A Catalog serves as the top-level logical entity for user-facing metadata within TCLake, organizing metadata resources into a hierarchical structure. It enables metadata isolation and fine-grained access control across different business units and users. This document provides a guide to basic catalog operations.
Data Catalog Hierarchy Model
Within TCLake, all metadata is registered and stored in an underlying metadata store (Metalake), which is completely transparent to the user. The hierarchical structure of metadata objects within a unified catalog is divided into three distinct levels. When referencing tables, volumes, models, or functions, they are represented using a three-level namespace format (e.g., catalog.schema.table).
Level 1: Catalog
A catalog organizes data assets across various formats. Currently, TCLake supports the following catalog categories:
|
Built-in Data Catalog | Lakehouse Catalog | A structured data catalog that natively hosts open formats, including the TCIceberg batch-stream unified table format and the Lance multimodal format. |
| Volume Catalog | An unstructured data catalog designed to directly manage files (e.g., images, video, and audio) stored in Cloud Object Storage (COS), enabling unified metadata governance for unstructured assets. |
| Model Catalog | A built-in catalog for machine learning model artifacts.

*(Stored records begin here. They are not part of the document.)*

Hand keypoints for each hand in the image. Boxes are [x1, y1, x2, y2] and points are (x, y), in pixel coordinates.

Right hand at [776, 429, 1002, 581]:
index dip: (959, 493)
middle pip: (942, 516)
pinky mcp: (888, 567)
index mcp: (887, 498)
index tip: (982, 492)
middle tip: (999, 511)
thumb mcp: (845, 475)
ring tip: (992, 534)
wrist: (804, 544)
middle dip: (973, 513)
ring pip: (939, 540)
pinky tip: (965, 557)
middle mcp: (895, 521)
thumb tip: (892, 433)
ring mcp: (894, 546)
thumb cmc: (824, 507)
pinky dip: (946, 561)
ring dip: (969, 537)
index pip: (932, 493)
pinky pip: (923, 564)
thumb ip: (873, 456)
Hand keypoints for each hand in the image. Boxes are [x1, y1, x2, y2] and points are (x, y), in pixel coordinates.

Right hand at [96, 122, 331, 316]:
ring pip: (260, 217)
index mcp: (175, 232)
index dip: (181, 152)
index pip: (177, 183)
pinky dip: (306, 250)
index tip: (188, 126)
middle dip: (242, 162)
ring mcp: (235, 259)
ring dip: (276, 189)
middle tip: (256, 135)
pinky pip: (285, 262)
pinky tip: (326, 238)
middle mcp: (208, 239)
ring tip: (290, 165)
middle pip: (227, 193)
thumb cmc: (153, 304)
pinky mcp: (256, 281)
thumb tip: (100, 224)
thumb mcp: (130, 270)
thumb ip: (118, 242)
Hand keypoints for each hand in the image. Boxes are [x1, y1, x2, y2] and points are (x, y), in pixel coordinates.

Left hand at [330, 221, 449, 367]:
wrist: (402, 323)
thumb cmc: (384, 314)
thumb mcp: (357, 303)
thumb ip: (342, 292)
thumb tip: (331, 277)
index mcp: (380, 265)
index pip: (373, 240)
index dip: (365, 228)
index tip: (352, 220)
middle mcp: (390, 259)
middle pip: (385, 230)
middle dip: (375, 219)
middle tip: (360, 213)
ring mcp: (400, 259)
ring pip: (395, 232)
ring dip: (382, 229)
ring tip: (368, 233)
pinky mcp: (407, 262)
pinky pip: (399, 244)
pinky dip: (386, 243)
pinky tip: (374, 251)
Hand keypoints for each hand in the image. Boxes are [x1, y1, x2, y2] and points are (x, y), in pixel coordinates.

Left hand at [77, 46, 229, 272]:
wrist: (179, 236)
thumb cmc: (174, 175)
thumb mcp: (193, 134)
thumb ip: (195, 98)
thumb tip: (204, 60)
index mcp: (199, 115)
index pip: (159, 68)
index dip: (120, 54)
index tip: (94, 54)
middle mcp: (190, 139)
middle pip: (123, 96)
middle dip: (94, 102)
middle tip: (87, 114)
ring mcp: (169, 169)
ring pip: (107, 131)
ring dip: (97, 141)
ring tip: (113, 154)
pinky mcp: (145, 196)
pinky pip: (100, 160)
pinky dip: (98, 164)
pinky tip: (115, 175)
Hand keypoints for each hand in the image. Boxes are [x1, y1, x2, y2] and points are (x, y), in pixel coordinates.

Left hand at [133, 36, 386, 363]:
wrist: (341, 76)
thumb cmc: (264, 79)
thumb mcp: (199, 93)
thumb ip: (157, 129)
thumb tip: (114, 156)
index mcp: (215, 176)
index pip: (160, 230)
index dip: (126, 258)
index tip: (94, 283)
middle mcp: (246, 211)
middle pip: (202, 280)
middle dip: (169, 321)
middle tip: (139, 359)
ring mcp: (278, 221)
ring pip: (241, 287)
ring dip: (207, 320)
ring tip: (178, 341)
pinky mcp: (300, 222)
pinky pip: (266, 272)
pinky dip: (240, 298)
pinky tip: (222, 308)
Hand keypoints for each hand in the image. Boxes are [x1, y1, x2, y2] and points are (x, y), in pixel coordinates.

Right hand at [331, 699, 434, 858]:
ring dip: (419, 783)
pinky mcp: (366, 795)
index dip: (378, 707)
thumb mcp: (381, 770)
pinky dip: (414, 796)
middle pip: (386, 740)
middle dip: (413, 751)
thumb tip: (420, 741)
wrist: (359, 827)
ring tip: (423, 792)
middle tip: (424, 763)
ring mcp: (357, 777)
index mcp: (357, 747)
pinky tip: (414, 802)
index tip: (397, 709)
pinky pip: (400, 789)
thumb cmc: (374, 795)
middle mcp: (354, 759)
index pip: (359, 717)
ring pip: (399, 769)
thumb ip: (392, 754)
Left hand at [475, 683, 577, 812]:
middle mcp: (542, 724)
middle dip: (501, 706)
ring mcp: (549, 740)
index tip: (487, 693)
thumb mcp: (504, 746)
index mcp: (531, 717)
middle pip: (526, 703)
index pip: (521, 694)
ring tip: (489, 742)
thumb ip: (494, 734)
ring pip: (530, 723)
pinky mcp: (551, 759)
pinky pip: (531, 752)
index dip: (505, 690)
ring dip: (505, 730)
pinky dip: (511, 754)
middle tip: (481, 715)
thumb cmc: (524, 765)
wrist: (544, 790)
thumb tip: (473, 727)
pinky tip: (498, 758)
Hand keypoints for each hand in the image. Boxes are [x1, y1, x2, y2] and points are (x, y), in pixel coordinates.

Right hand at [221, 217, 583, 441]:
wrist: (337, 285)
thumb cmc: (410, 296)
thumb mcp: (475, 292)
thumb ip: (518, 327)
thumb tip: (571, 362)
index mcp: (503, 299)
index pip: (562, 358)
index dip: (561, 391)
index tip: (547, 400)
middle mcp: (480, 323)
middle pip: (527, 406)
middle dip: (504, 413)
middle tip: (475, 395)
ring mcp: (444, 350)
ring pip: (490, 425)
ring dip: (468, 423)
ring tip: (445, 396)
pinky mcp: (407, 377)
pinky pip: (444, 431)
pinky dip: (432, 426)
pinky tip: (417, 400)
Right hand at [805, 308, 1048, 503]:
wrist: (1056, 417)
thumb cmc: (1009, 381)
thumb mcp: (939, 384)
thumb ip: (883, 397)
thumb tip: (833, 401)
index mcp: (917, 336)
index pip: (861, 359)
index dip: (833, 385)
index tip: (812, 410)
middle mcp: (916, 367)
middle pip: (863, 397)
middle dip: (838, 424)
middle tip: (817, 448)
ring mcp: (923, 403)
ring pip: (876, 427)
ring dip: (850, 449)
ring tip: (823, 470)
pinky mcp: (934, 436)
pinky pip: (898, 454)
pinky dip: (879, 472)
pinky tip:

It allows you to register models trained in MLOps frameworks (e.g., MLflow) into TC-Catalog, delivering full-lifecycle management for ML models. (Currently under development) |
External Data Catalog | e.g., MySQL, EMR, DLC, TCHouse | Establishes connections to external data sources via JDBC or similar protocols to retrieve their metadata in real time. |
Level 2: Schema
A Schema (often synonymous with a database) is a second-level object within a catalog. Depending on the catalog type, a schema can contain concrete data resources such as tables, views, volumes, machine learning models, and functions. Schemas organize Data and AI assets into logical groupings, providing a more granular level of categorization than the catalog itself.
Level 3: Data Resources
The third level of the catalog hierarchy consists of concrete data entities, such as Tables, Volumes, Models, and Functions, depending on the specific catalog type.
Tables / Views
A table is a concrete dataset hosted within the TCLake service, organizing data into rows and columns. A view is a saved query built on top of one or more tables.
Volumes
A volume is a logical entity used to manage unstructured data stored in systems like COS or HDFS. For example, by mapping files under a COS path (e.g., examplebucket.cos.ap-guangzhou.myqcloud.com/folder/ containing a.jpg and b.csv) to MyCatalog.MySchema.MyVolume, a compute engine can directly access the image using MyCatalog.MySchema.MyVolume/a.jpg.
Note:
A volume can only be created within a Volume-type catalog.
Models
A machine learning model registered into the Catalog from frameworks like MLflow. (Currently under development)
Note:
A model can only be created within a Model-type catalog.
Functions
A user-defined function (UDF) registered within the Catalog. It can return either a scalar value or a set of rows. (Currently in planning)
Creating a Data Catalog
2. On the Data Catalog list page, ensure you are logged in as a user with the TCLake Admin role, then click Create Data Catalog.
3. Configure the following parameters in the dialog:
|
Catalog Name | Required. A globally unique identifier (no duplicates allowed). Must be 1 to 64 characters long and can only contain letters, digits, and underscores. |
Description | Optional. |
Storage Class | Currently, only the Standard storage class is supported. |
Enable Multi-AZ Redundancy | Notes: This feature is currently in limited release. To request access, please submit a ticket. Disabled by default. When enabled, data is redundantly stored across multiple Availability Zones (AZs) within the same region, providing intra-city disaster recovery capabilities. Please note: Once enabled, Multi-AZ redundancy cannot be disabled. While it significantly enhances data reliability, it also incurs higher storage usage fees. We recommend enabling this feature only if your workloads demand elevated data reliability. |
4. Review and agree to the TCLake Pricing Overview, then click to create the catalog.
Viewing a Data Catalog
In the left navigation pane, select Data Catalog. Using the catalog tree browser, you can select and explore specific catalogs along with their underlying levels, such as Schemas and Tables.
Editing a Data Catalog
1. On the Data Catalog list page, find the target catalog and click Edit in the Actions column.
2. In the configuration dialog, modify the catalog settings as needed.
Deleting a Data Catalog
On the Data Catalog list page, find the target catalog and click Delete in the Actions column.
Note:
To prevent accidental data loss, for built-in catalogs (Lakehouse, Volume, and Model) hosted in TCLake, you must manually delete all underlying metadata resources—except the default schema—before you can delete the catalog itself.